Please reproduce the entries below from their very beginning through the line that contains "Plataforma de votação", leaving out the picture markers.

### EXCERPTED DATA
============

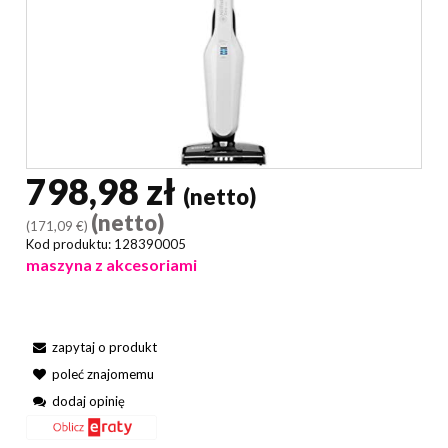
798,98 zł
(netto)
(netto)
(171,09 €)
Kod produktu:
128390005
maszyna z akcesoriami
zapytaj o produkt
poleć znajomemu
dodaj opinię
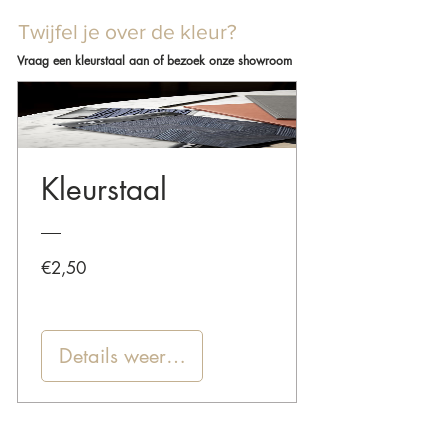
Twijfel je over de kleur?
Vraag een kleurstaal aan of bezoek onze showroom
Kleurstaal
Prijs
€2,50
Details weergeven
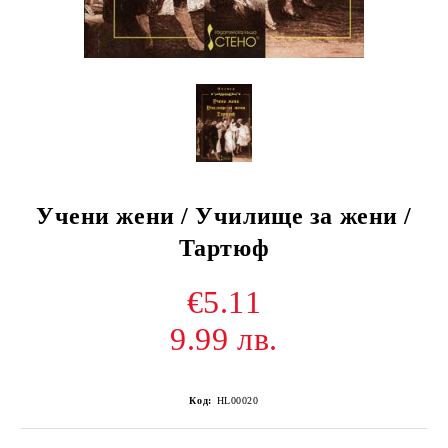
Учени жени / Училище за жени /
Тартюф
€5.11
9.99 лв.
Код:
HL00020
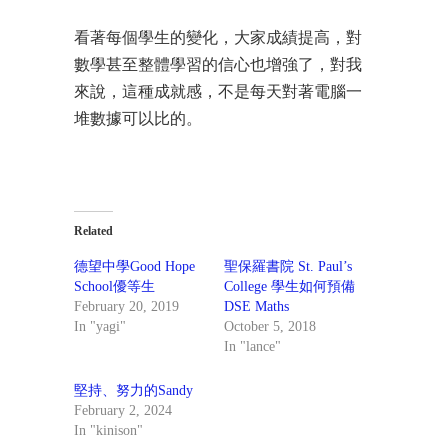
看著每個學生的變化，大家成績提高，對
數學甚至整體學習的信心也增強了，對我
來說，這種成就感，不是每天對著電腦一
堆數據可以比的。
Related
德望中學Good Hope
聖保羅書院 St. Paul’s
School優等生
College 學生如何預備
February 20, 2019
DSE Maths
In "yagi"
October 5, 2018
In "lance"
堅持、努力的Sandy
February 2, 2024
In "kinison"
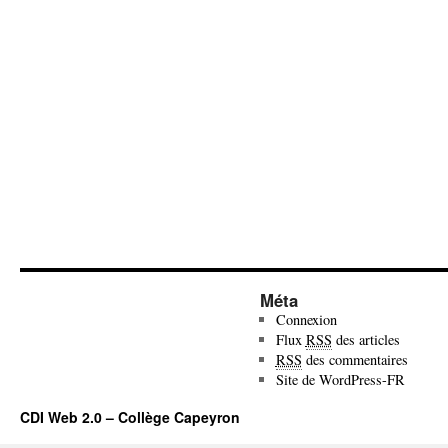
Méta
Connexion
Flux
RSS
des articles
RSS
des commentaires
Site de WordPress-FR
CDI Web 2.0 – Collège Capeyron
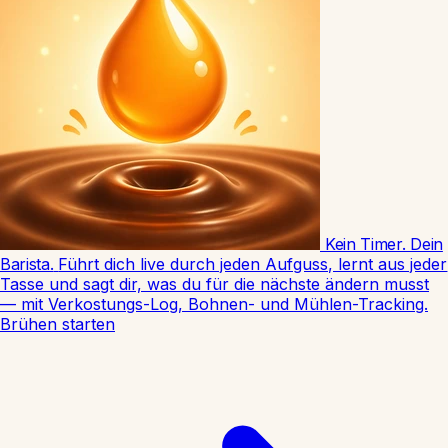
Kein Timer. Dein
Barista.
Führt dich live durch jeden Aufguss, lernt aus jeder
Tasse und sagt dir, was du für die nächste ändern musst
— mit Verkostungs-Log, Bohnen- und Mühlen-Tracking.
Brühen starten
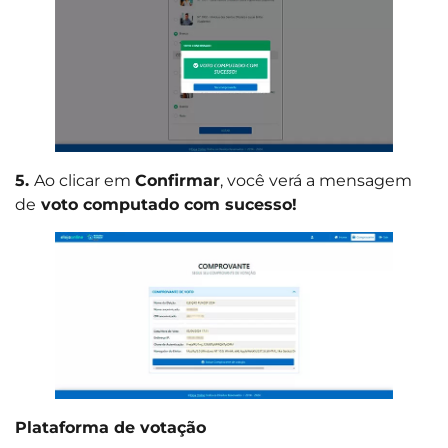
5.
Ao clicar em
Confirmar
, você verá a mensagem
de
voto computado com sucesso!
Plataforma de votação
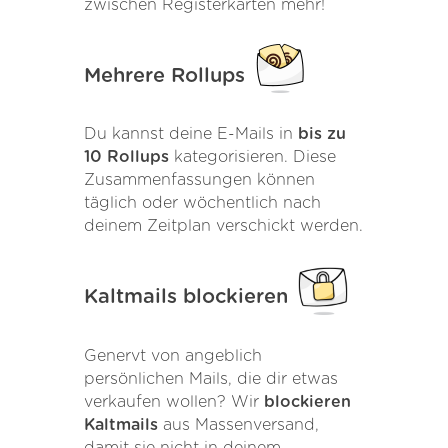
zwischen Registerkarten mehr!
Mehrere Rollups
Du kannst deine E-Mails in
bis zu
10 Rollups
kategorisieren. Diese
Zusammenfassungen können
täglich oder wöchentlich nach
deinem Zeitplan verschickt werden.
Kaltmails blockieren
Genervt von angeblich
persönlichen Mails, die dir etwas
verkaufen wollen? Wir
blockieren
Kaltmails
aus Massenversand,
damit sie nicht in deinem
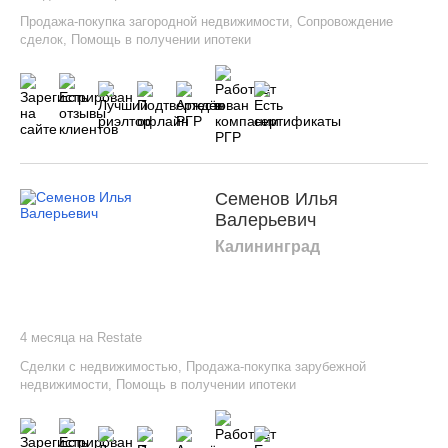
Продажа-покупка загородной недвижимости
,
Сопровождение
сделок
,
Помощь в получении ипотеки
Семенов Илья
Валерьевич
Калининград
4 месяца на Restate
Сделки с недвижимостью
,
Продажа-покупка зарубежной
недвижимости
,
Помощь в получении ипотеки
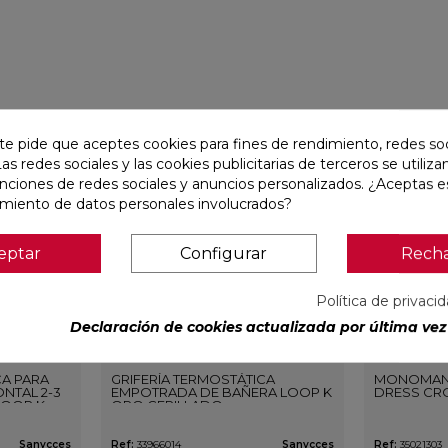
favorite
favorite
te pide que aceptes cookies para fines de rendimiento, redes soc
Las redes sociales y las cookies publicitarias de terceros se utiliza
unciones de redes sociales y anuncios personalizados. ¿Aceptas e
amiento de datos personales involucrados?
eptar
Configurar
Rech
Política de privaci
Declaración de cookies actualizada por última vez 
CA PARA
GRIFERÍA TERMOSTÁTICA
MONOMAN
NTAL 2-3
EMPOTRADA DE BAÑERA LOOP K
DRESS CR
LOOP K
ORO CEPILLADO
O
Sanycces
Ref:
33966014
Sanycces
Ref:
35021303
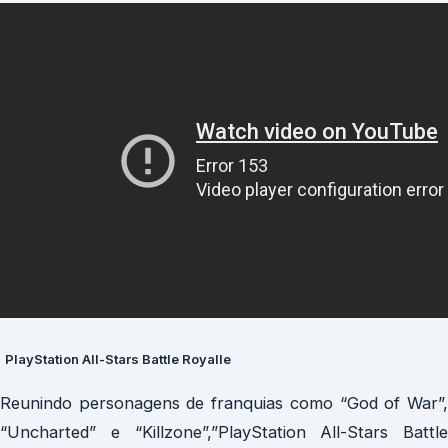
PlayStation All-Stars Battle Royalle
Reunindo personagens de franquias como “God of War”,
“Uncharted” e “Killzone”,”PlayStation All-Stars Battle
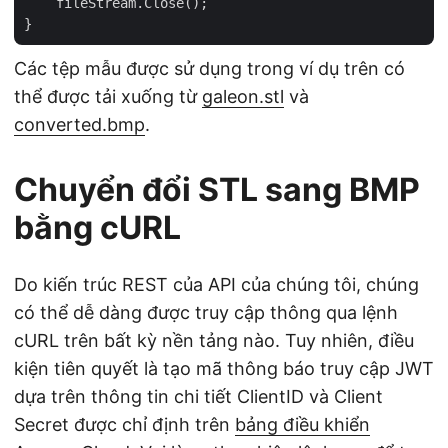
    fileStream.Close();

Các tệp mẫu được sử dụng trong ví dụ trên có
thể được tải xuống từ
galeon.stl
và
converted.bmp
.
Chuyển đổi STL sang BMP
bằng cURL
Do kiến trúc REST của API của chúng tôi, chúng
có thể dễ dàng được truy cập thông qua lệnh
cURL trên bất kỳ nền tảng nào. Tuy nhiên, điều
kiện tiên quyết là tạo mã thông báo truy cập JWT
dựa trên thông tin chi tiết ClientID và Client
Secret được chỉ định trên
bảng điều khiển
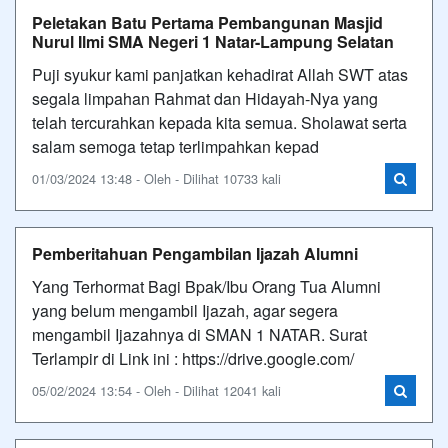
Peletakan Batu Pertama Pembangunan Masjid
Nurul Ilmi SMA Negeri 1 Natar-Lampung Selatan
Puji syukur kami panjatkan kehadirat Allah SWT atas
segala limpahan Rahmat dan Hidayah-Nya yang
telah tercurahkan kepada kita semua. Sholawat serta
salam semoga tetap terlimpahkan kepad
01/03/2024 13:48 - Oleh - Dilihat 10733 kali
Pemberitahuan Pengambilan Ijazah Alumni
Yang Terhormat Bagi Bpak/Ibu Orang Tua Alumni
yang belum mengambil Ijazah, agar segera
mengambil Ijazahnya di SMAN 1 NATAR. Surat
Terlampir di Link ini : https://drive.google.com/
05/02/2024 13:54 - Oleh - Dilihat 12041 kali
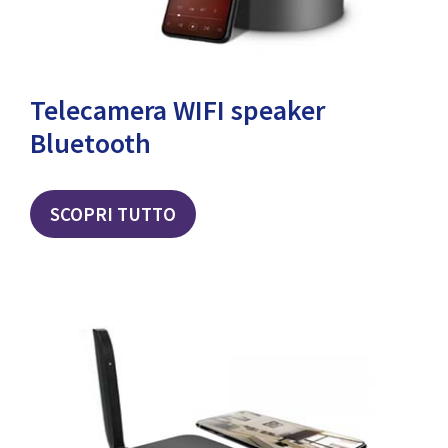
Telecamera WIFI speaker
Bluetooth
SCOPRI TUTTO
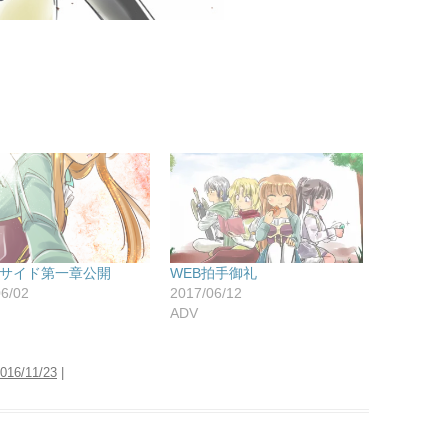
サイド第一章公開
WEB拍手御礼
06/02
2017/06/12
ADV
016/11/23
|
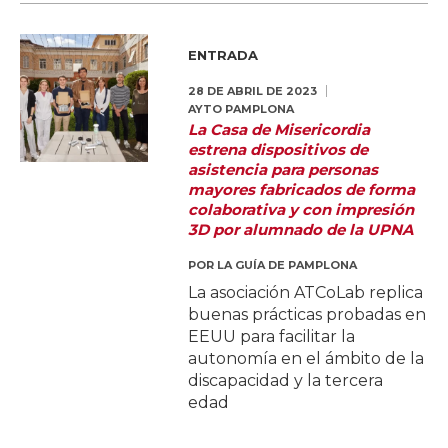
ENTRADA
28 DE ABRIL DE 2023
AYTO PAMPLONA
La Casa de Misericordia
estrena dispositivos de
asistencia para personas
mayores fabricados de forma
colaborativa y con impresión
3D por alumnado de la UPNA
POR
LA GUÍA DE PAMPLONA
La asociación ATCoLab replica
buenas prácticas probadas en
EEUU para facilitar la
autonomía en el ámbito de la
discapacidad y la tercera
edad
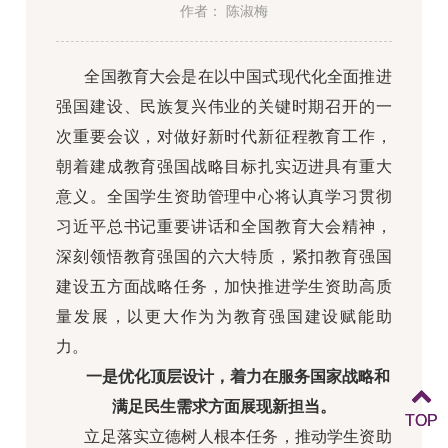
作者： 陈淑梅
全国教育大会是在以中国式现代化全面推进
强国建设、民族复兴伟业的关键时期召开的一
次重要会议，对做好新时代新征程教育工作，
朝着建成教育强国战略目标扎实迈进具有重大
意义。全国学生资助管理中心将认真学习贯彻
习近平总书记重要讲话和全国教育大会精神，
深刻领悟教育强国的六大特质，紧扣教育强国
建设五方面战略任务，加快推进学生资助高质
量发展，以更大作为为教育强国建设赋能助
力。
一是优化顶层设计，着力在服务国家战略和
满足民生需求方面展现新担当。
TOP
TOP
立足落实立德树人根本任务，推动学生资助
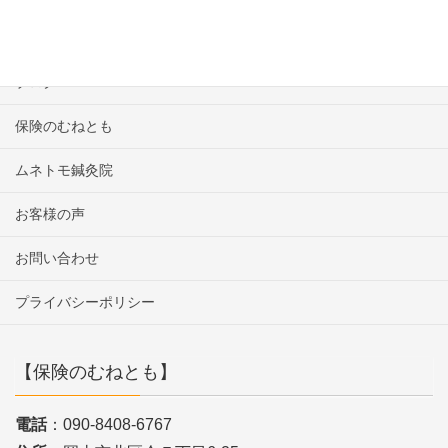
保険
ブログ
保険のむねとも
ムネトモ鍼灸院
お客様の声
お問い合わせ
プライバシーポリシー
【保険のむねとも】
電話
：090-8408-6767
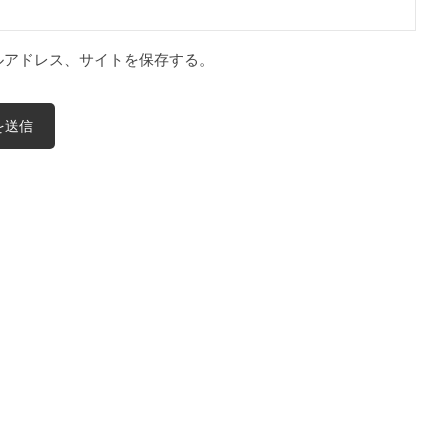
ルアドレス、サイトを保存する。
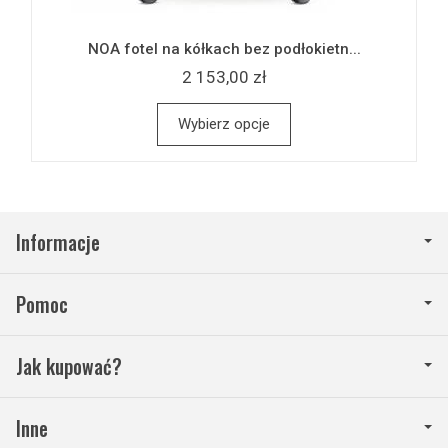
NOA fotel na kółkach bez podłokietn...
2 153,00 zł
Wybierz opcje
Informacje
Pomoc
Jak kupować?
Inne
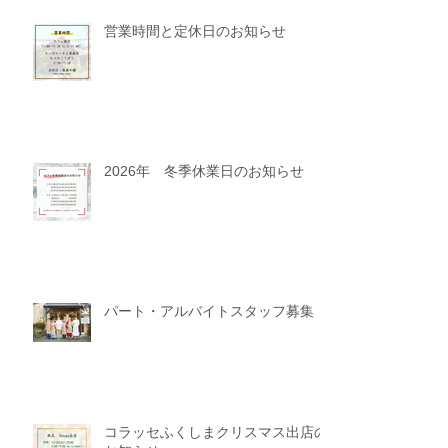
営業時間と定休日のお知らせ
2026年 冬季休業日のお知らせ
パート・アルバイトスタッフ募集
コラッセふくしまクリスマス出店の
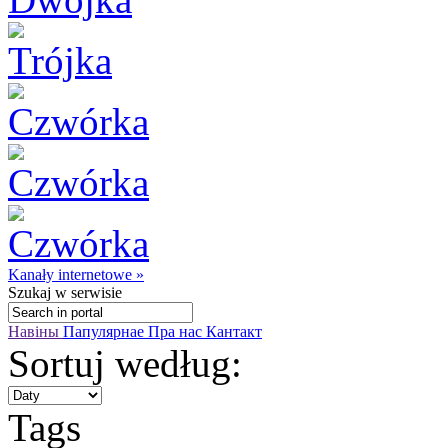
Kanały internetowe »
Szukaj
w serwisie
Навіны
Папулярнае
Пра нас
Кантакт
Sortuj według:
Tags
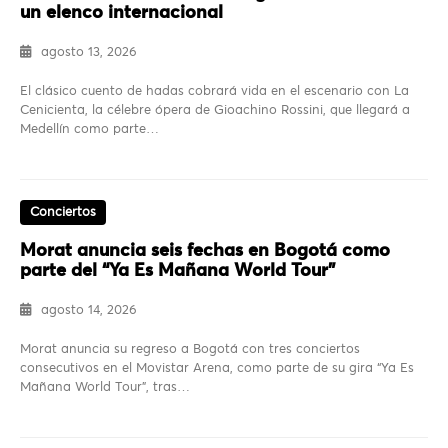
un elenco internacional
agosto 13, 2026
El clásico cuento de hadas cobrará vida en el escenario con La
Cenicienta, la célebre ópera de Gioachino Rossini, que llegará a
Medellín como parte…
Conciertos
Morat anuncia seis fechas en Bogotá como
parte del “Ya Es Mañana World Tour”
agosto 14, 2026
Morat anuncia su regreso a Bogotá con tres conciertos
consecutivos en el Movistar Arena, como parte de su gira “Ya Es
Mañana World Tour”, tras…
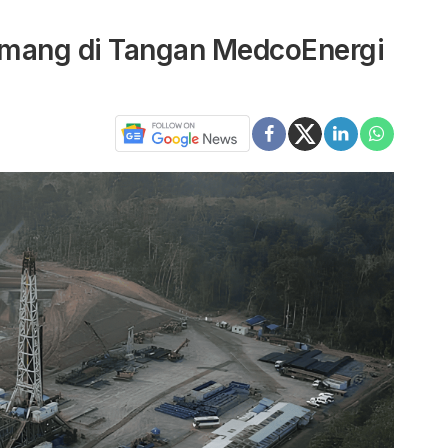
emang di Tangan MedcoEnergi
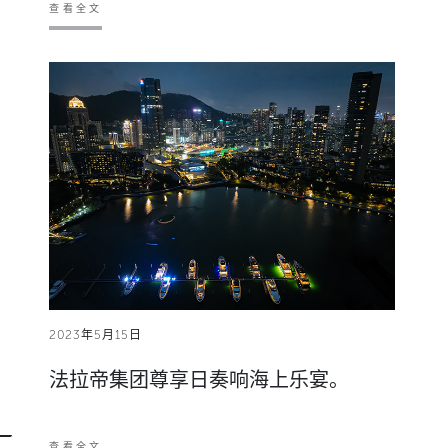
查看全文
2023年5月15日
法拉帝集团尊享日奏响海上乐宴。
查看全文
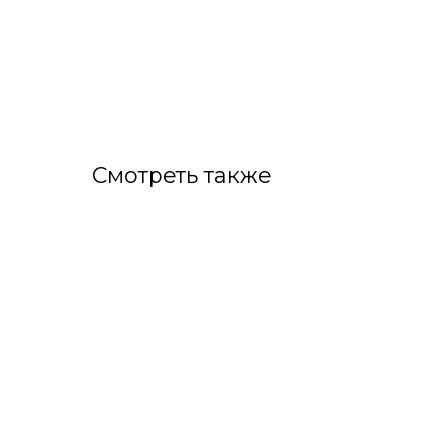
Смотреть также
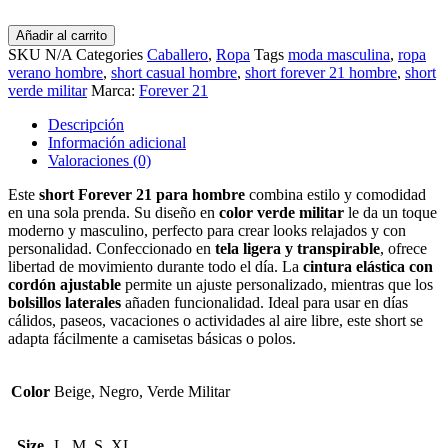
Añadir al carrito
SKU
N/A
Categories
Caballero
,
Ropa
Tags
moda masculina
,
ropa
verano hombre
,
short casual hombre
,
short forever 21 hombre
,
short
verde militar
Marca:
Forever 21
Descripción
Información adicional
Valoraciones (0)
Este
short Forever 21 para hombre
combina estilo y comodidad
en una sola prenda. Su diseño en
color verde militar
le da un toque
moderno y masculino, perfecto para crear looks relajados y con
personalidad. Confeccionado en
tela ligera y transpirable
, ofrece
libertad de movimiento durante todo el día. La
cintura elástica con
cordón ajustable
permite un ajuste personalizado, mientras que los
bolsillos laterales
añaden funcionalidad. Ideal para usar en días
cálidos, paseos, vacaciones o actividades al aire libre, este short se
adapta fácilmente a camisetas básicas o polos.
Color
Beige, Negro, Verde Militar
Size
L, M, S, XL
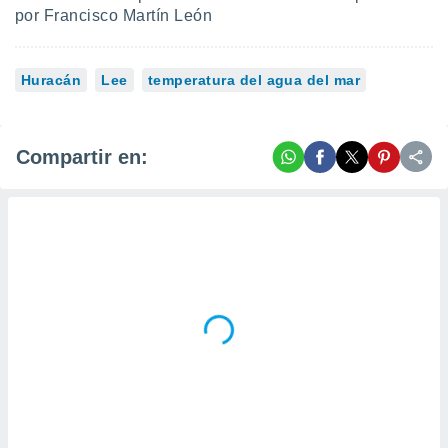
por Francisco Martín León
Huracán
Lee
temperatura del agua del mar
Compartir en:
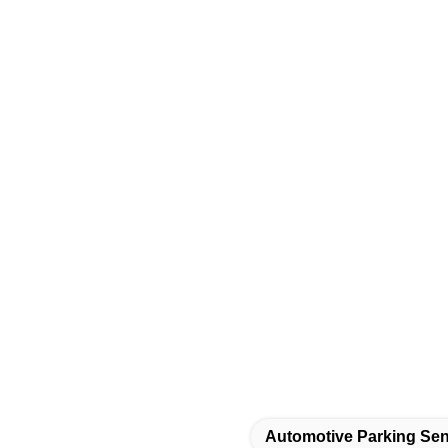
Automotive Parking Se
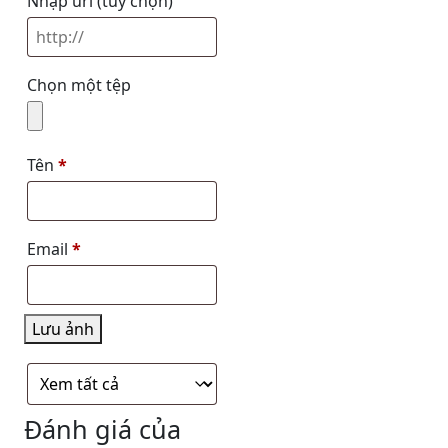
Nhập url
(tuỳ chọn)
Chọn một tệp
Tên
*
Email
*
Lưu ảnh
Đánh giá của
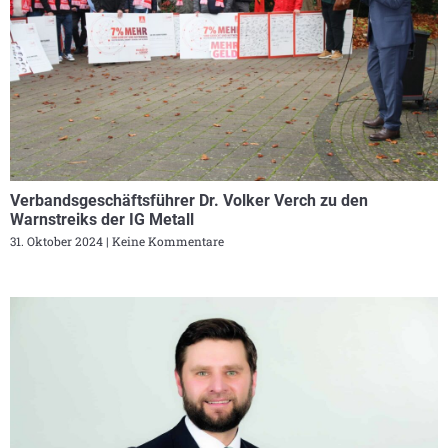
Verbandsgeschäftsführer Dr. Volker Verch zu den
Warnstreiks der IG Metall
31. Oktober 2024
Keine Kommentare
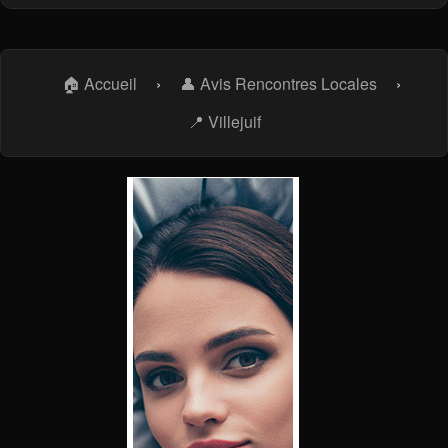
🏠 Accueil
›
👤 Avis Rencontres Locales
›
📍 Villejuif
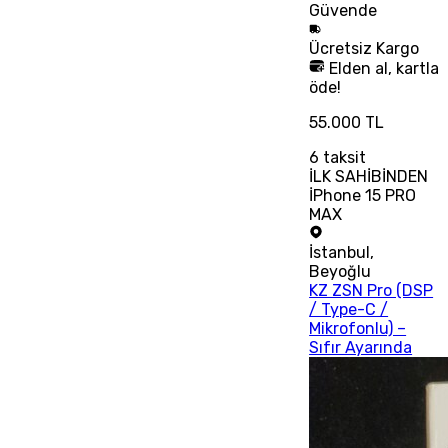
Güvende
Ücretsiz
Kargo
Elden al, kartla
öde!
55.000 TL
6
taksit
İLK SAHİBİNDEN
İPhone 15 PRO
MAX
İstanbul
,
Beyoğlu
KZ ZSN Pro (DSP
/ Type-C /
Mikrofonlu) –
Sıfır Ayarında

============

### ANSWER TO THE PROBLEM
798,98 zł
(netto)
(netto)
(171,09 €)
Kod produktu:
128390005
maszyna z akcesoriami
zapytaj o produkt
poleć znajomemu
dodaj opinię
Twijfel je over de kleur?
Vraag een kleurstaal aan of bezoek onze showroom
Kleurstaal
Prijs
€2,50
Details weergeven
Учени жени / Училище за жени /
Тартюф
€5.11
9.99 лв.
Код:
HL00020
看著每個學生的變化，大家成績提高，對
數學甚至整體學習的信心也增強了，對我
來說，這種成就感，不是每天對著電腦一
堆數據可以比的。
Related
德望中學Good Hope
聖保羅書院 St. Paul’s
School優等生
College 學生如何預備
February 20, 2019
DSE Maths
In "yagi"
October 5, 2018
In "lance"
堅持、努力的Sandy
February 2, 2024
In "kinison"
Méta
Connexion
Flux
RSS
des articles
RSS
des commentaires
Site de WordPress-FR
CDI Web 2.0 – Collège Capeyron
Kein Timer. Dein
Barista.
Führt dich live durch jeden Aufguss, lernt aus jeder
Tasse und sagt dir, was du für die nächste ändern musst
— mit Verkostungs-Log, Bohnen- und Mühlen-Tracking.
Brühen starten
5.
Ao clicar em
Confirmar
, você verá a mensagem
de
voto computado com sucesso!
Plataforma de votação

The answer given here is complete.